I have 22 million superpixels

That should be fine; I have solved problems with about 2 orders of magnitude more superpixels with this pipeline.

high boundary chance is 255, uint8

That's good, you don't need to change invert_inputs then.

What's the difference between 'time_limit' and 'time_limit_solver'?

time_limit is the maximum time a job will run; it is passed as value for the -t parameter to slurm. time_limit_solver is a time limit that is passed to the actual multicut solver.

I forgot to mention this parameter earlier; setting time_limit_solver might actually fix your problem. You should set it to ~ 4 hours less than time_limit. (time_limit_solver is soft, which means that the solver will not abruptly stop after the time has passed, but will only check for it after completing an internal iteration.

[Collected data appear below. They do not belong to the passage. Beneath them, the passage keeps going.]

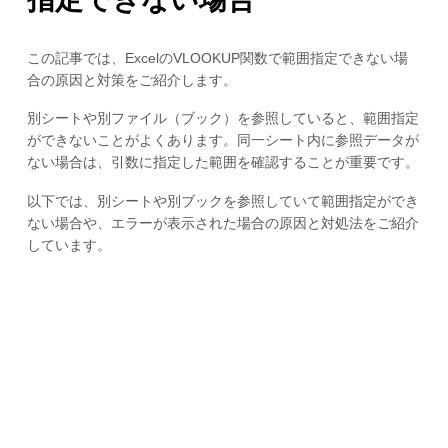
この記事では、ExcelのVLOOKUP関数で範囲指定できない場
合の原因と対策をご紹介します。
別シートや別ファイル（ブック）を参照していると、範囲指定
ができないことがよくあります。同一シート内に参照データが
ない場合は、引数に指定した範囲を確認することが重要です。
以下では、別シートや別ブックを参照していて範囲指定ができ
ない場合や、エラーが表示された場合の原因と対処法をご紹介
しています。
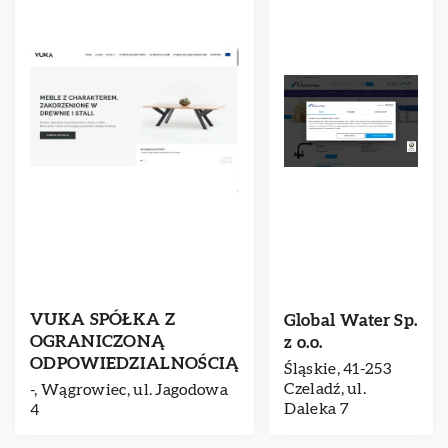
VUKA SPÓŁKA Z
Global Water Sp.
OGRANICZONĄ
z o.o.
ODPOWIEDZIALNOŚCIĄ
Śląskie, 41-253
Czeladź, ul.
-, Wągrowiec, ul. Jagodowa
Daleka 7
4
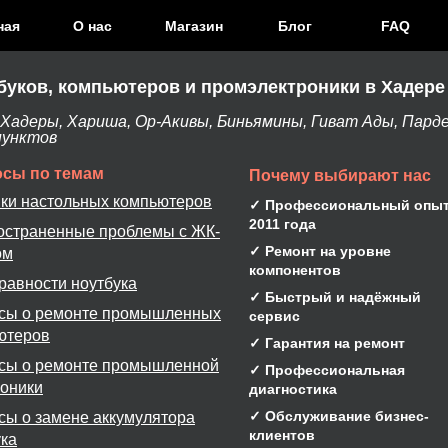
ная
О нас
Магазин
Блог
FAQ
буков, компьютеров и промэлектроники в Хадере
адеры, Хариша, Ор-Акивы, Биньямины, Гиват Ады, Парде
пунктов
сы по темам
Почему выбирают нас
ки настольных компьютеров
✓ Профессиональный опыт
2011 года
остраненные проблемы с ЖК-
✓ Ремонт на уровне
ом
компонентов
равности ноутбука
✓ Быстрый и надёжный
сы о ремонте промышленных
сервис
ютеров
✓ Гарантия на ремонт
сы о ремонте промышленной
✓ Профессиональная
роники
диагностика
✓ Обслуживание бизнес-
сы о замене аккумулятора
клиентов
ука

Depending on the problem size, the iterations can take quite a bit, that's why it's safer to give some leeway compared to time_limit).

Does that look like it could handle a greedy solver with higher n_scales?

Yes, this looks feasible.

MatthewBM commented 5 years ago

ok, looks like time_limit is in minutes (or slurm/sbatch command format) and time_limit_solver is in seconds, correct?

constantinpape commented 5 years ago

yes that's correct

MatthewBM commented 5 years ago

Ok, it's working full process and looks great, I'll email you a video of what it looks like. Thanks again!

constantinpape commented 5 years ago

You\re very welcome and thanks for your patience. I am looking forward to see the results :).